— start —

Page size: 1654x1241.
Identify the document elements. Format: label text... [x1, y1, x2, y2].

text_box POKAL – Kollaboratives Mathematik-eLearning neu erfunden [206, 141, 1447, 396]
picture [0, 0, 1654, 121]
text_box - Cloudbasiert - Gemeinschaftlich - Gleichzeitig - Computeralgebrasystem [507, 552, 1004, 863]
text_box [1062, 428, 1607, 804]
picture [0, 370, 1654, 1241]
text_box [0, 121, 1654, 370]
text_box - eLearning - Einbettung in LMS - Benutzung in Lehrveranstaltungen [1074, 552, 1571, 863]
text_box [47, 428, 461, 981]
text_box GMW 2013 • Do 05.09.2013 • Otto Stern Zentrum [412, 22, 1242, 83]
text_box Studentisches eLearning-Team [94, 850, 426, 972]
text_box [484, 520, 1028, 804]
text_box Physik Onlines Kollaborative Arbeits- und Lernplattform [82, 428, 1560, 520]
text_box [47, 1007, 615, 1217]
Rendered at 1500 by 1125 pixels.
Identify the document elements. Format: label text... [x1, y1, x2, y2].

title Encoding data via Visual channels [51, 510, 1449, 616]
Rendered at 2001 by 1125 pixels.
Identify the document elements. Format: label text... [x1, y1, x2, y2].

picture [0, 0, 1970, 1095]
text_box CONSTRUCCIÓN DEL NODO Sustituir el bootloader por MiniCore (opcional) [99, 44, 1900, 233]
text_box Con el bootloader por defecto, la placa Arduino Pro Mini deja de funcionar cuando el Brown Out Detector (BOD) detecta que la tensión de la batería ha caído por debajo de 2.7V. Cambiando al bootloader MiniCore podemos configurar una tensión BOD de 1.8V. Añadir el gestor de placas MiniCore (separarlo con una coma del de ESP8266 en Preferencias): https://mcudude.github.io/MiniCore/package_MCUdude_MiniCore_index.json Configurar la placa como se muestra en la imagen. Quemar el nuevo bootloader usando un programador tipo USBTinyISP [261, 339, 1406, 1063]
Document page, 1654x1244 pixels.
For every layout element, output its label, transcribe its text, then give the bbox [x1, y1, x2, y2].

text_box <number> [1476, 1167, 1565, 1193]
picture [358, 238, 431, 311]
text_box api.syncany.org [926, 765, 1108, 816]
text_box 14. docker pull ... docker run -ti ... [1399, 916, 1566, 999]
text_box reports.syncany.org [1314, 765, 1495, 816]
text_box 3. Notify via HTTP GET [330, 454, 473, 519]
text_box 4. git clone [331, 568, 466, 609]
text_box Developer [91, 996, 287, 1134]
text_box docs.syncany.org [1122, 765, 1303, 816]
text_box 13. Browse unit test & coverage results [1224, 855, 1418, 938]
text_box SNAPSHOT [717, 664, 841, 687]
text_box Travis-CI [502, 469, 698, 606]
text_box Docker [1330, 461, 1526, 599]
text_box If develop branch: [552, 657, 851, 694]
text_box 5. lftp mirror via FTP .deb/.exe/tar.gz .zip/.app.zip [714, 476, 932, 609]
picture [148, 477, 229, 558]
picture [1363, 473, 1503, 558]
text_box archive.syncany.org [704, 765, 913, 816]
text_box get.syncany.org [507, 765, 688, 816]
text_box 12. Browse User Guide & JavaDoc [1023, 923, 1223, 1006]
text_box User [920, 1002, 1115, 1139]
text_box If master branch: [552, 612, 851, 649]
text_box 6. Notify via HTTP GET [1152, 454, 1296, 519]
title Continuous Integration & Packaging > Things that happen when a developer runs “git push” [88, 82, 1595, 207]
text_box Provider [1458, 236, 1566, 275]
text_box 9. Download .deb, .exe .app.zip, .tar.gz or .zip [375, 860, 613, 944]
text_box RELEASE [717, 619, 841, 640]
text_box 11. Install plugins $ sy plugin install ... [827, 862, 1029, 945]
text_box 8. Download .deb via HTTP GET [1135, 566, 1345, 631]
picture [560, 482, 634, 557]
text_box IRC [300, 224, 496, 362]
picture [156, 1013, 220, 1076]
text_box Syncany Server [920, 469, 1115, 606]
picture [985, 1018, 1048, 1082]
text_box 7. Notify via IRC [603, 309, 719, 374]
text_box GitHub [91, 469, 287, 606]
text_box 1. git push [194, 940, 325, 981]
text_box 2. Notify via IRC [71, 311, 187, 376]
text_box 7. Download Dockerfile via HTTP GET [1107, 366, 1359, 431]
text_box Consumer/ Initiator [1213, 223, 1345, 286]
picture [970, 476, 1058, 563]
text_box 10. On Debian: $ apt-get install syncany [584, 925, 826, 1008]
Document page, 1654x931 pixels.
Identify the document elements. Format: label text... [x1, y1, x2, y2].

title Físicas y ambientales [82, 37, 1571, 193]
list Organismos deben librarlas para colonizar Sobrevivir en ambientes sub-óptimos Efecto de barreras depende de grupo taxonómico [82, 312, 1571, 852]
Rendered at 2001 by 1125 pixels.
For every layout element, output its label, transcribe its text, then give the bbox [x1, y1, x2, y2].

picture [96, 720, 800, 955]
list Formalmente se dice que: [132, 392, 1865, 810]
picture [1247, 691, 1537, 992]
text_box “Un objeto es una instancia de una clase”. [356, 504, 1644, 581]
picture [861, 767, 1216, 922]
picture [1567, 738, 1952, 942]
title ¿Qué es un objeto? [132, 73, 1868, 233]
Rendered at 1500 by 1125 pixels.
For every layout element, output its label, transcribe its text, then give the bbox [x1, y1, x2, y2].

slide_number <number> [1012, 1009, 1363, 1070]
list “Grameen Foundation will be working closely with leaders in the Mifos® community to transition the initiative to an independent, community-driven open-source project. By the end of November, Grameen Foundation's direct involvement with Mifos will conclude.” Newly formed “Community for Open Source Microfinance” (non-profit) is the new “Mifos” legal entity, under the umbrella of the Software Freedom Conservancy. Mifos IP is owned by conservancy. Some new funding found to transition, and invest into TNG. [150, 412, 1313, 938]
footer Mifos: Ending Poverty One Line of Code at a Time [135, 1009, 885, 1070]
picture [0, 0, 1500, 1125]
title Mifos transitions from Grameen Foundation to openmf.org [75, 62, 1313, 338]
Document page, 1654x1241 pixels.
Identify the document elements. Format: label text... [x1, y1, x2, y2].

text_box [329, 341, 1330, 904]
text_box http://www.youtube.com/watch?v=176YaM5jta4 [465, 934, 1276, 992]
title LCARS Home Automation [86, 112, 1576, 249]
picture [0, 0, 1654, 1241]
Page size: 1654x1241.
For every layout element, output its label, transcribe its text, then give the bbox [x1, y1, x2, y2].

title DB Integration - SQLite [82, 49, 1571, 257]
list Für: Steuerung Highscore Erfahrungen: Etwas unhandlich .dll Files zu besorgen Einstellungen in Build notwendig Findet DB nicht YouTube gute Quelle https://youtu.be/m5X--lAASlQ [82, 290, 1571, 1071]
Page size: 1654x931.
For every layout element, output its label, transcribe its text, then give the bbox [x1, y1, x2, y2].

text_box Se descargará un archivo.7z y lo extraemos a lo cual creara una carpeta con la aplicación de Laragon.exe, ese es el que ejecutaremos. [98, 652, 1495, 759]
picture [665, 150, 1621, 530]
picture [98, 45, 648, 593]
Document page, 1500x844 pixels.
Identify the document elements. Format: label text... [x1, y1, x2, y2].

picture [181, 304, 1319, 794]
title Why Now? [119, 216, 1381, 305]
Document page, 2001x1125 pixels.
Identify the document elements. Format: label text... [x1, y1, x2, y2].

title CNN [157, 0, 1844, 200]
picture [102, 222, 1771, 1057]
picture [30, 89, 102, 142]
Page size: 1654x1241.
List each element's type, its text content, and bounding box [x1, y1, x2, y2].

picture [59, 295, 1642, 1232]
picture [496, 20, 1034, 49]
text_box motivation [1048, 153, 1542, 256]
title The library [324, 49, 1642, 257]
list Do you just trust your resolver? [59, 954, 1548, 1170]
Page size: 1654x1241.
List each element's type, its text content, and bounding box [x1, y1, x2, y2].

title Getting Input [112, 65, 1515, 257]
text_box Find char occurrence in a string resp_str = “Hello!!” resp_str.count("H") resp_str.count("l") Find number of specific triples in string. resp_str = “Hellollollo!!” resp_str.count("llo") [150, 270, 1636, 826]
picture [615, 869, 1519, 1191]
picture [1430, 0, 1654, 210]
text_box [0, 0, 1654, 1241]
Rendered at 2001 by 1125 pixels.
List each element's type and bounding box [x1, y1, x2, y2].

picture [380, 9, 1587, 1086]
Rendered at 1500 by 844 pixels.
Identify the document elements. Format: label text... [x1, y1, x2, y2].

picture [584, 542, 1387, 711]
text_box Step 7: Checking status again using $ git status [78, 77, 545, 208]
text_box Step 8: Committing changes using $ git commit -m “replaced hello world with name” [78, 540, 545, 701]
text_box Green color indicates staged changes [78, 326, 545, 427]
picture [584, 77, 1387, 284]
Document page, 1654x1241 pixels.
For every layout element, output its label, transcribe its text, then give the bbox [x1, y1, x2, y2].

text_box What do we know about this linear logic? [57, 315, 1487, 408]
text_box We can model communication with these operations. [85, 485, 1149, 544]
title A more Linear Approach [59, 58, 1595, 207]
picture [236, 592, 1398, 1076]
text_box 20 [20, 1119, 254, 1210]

— end —

**To be done**
Write out the data again, beginning at the line that contains "Document page, 1654x931 pixels." and stopping after the line that contains "title ¿Qué es un objeto? [132, 73, 1868, 233]", with both of those lines included.

**Correct response**
Document page, 1654x931 pixels.
Identify the document elements. Format: label text... [x1, y1, x2, y2].

title Físicas y ambientales [82, 37, 1571, 193]
list Organismos deben librarlas para colonizar Sobrevivir en ambientes sub-óptimos Efecto de barreras depende de grupo taxonómico [82, 312, 1571, 852]
Rendered at 2001 by 1125 pixels.
For every layout element, output its label, transcribe its text, then give the bbox [x1, y1, x2, y2].

picture [96, 720, 800, 955]
list Formalmente se dice que: [132, 392, 1865, 810]
picture [1247, 691, 1537, 992]
text_box “Un objeto es una instancia de una clase”. [356, 504, 1644, 581]
picture [861, 767, 1216, 922]
picture [1567, 738, 1952, 942]
title ¿Qué es un objeto? [132, 73, 1868, 233]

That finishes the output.